Pinecone AI, a leading player in the AI tech stack, has unveiled Pinecone Serverless, a vector database designed to cater to the evolving needs of AI in the present era. Large Language Models (LLMs) have become the cornerstone of the AI tech stack, and to truly enhance their utility, they require access to comprehensive knowledge. Pinecone Serverless is positioned as a pioneering solution to address the knowledge gap in the AI domain.
Over the past year, a new AI tech stack has emerged, with Large Language Models serving as the intelligence and orchestration layer. Pinecone Serverless seeks to redefine vector databases, which are crucial for providing knowledge to LLMs and the broader AI stack. The development of Pinecone Serverless is the result of over a year of active development, aiming to solve critical challenges and pave the way for the future of vector databases.
One of the key factors influencing the development of Pinecone Serverless is the diverse range of client use cases. An example highlighted is Gong, a client using an "active learning system" called Smart Trackers. This system employs Pinecone to process user conversations, embedding them into vectors for efficient searches. Notably, the on-demand nature of labeling in this use case required cost-efficient searches over billions of vectors, a challenge Pinecone Serverless effectively addresses.

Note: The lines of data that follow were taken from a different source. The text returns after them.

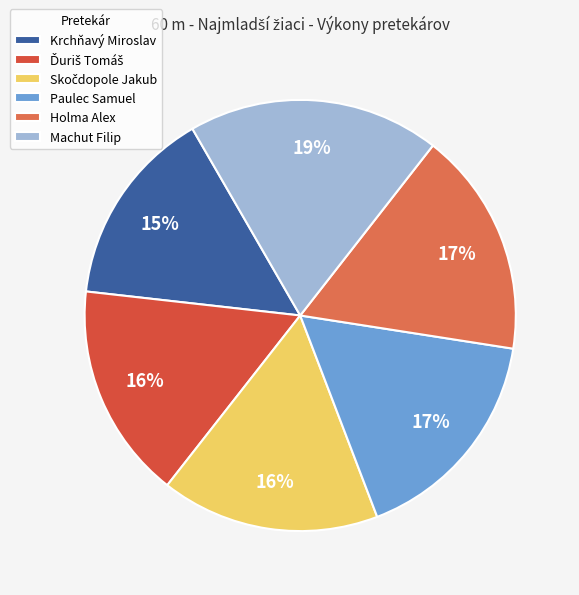

What percentage is NOT represented by Machut Filip?

81.1%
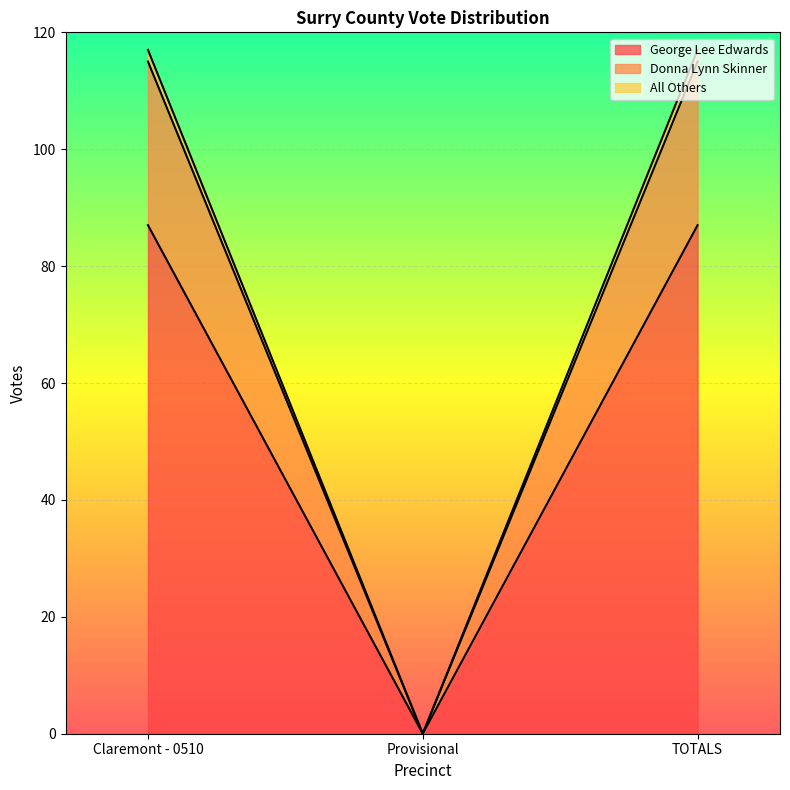

How many lines are shown in the chart?

3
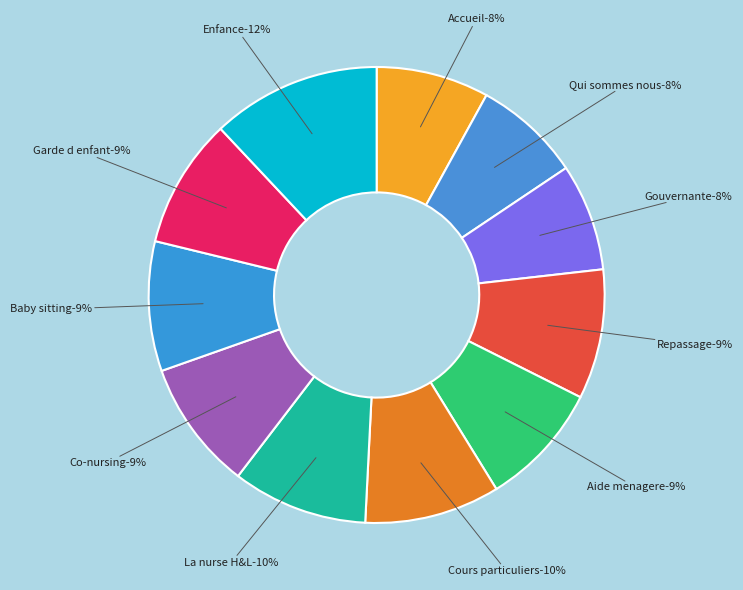

Which slice is the largest?

Enfance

Key Features of Pinecone Serverless
- Decoupling Storage from Compute: Pinecone Serverless tackles the challenge of decoupling storage from compute, allowing relevant portions of the index to be paged on demand from low-cost persistent storage. This is achieved through a separation of storage and compute, enabling cost-effective searches over large datasets.

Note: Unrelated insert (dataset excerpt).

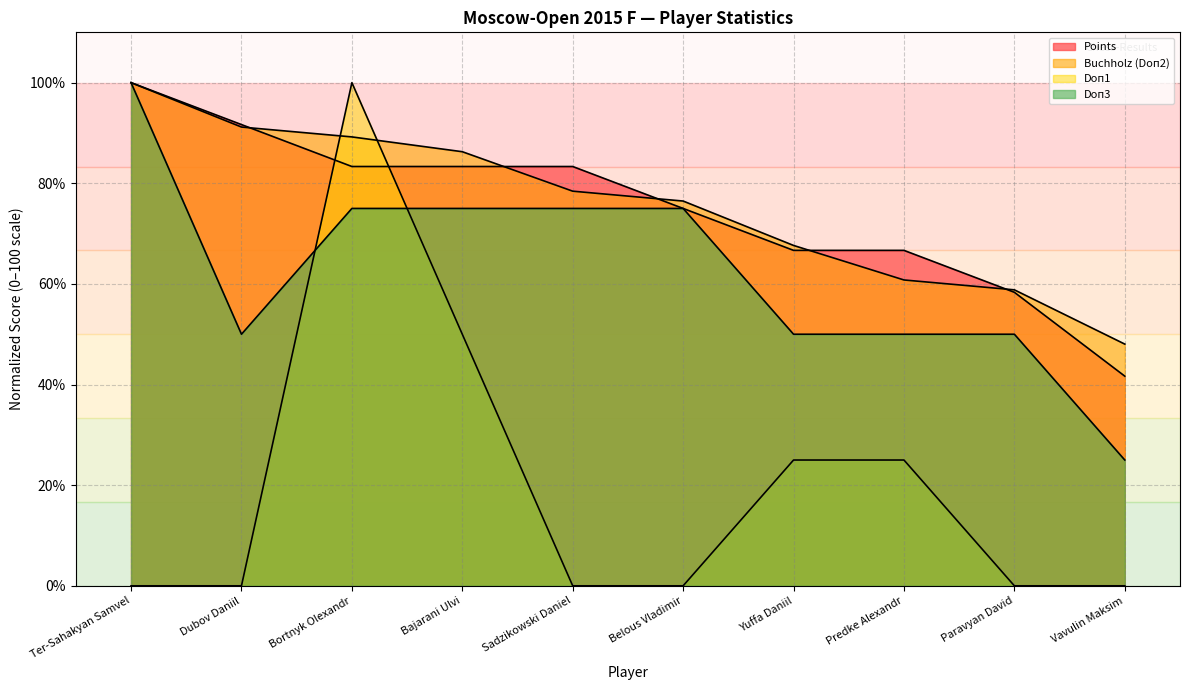

How many data points in Doп3 are less than 75?

5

- Multitenancy with Namespaces: To address the diverse usage patterns of individual users within a database, Pinecone Serverless introduces the concept of namespaces. Namespaces act as hard partitions, providing data isolation between tenants and supporting efficient queries with low latencies.
- Retrieval Augmented Generation (RAG): Pinecone Serverless enhances LLMs with knowledge through Retrieval Augmented Generation (RAG). By leveraging vector databases, it ensures that LLMs are equipped with precise and relevant information, reducing the likelihood of hallucination and enabling verification of information sources.
- Freshness, Elasticity, and Cost at Scale: Pinecone Serverless addresses the high demands for freshness, elasticity, and cost efficiency in vector databases. The architecture allows for incremental updates to the index, efficient scaling, and provides an up-to-date view of the index, essential for various AI applications.
Pinecone Serverless is released in public preview, offering users up to 50x cost savings and a novel vector database. The future roadmap includes expanding to more clouds and regions, introducing a performance-focused mode, and enhancing database security. Pinecone also plans to release a benchmarking suite along with methodologies for benchmarking vector databases.